Tarefa:
Substitua "tallest" por "highest" nas linhas que vão da linha que contém "Is there any" até o final dos itens, reproduzindo-as com todo o restante inalterado. Não inclua as imagens na resposta.

Dados do exercício:
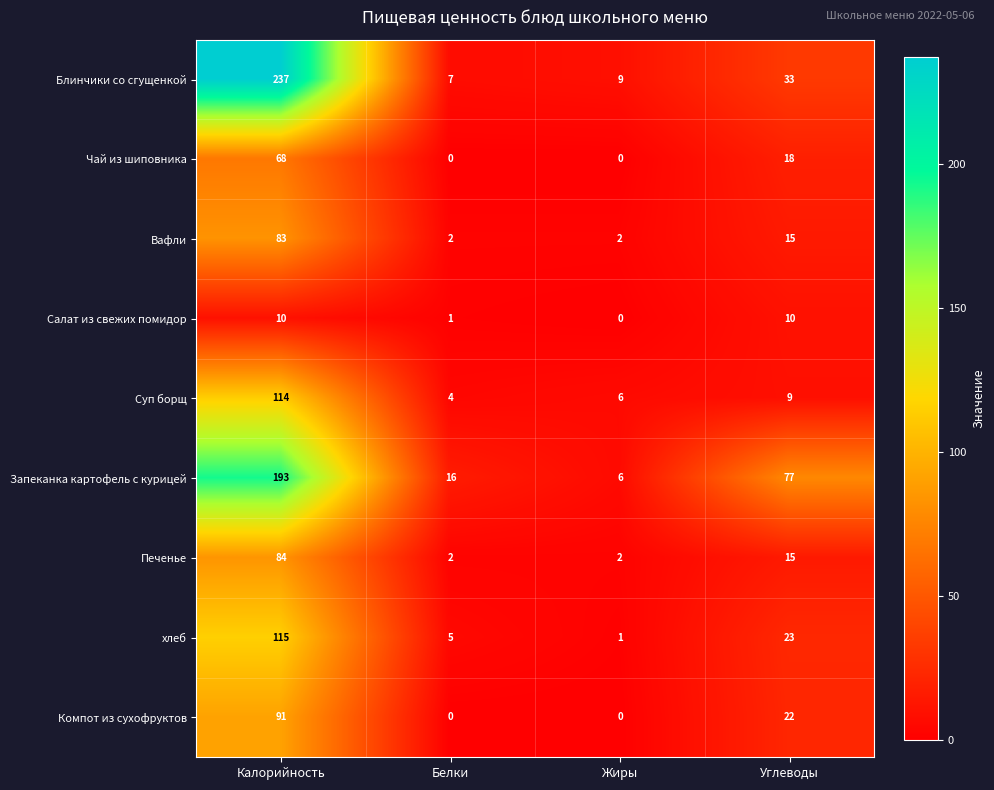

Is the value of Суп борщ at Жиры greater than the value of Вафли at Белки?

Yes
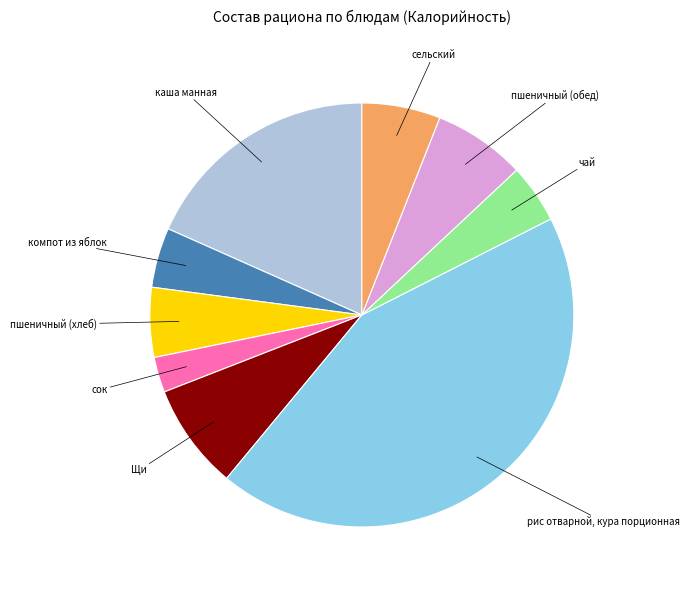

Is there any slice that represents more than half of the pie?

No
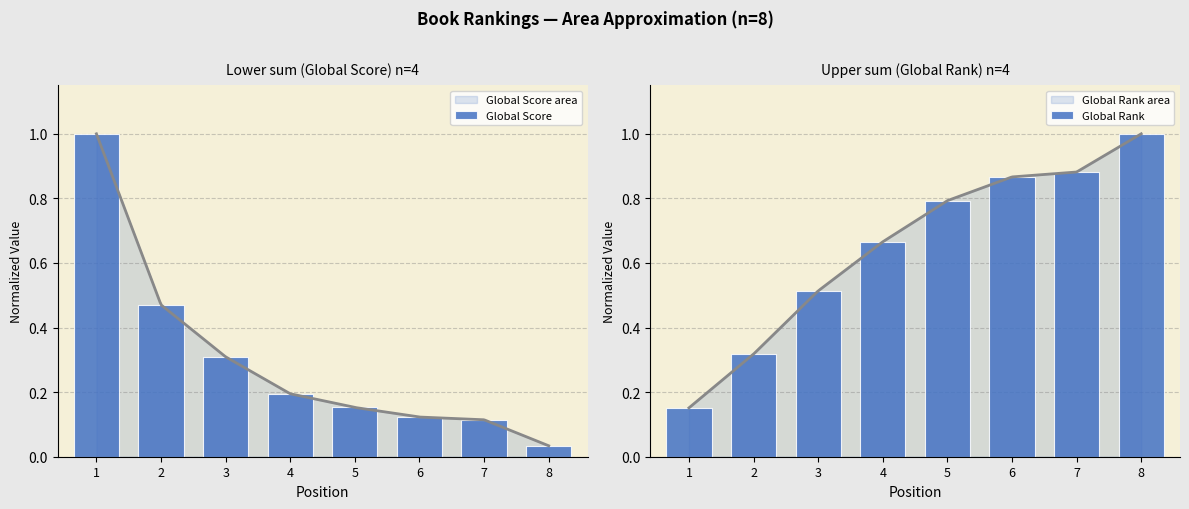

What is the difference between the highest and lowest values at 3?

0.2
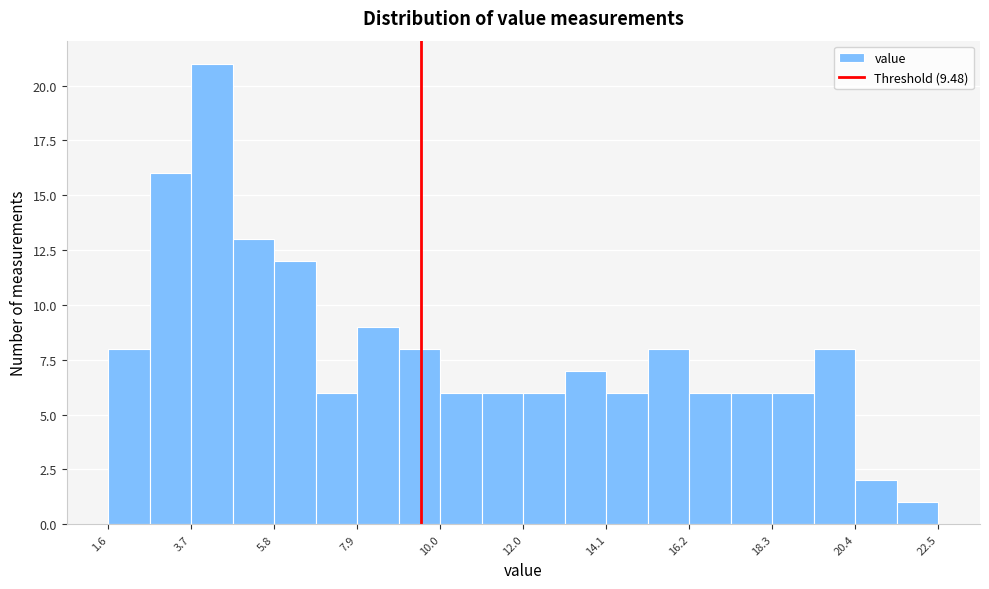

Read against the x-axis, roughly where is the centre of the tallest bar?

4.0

Solução:
Is there any slice that represents more than half of the pie?

No

What is the difference between the highest and lowest values at 3?

0.2

Read against the x-axis, roughly where is the centre of the highest bar?

4.0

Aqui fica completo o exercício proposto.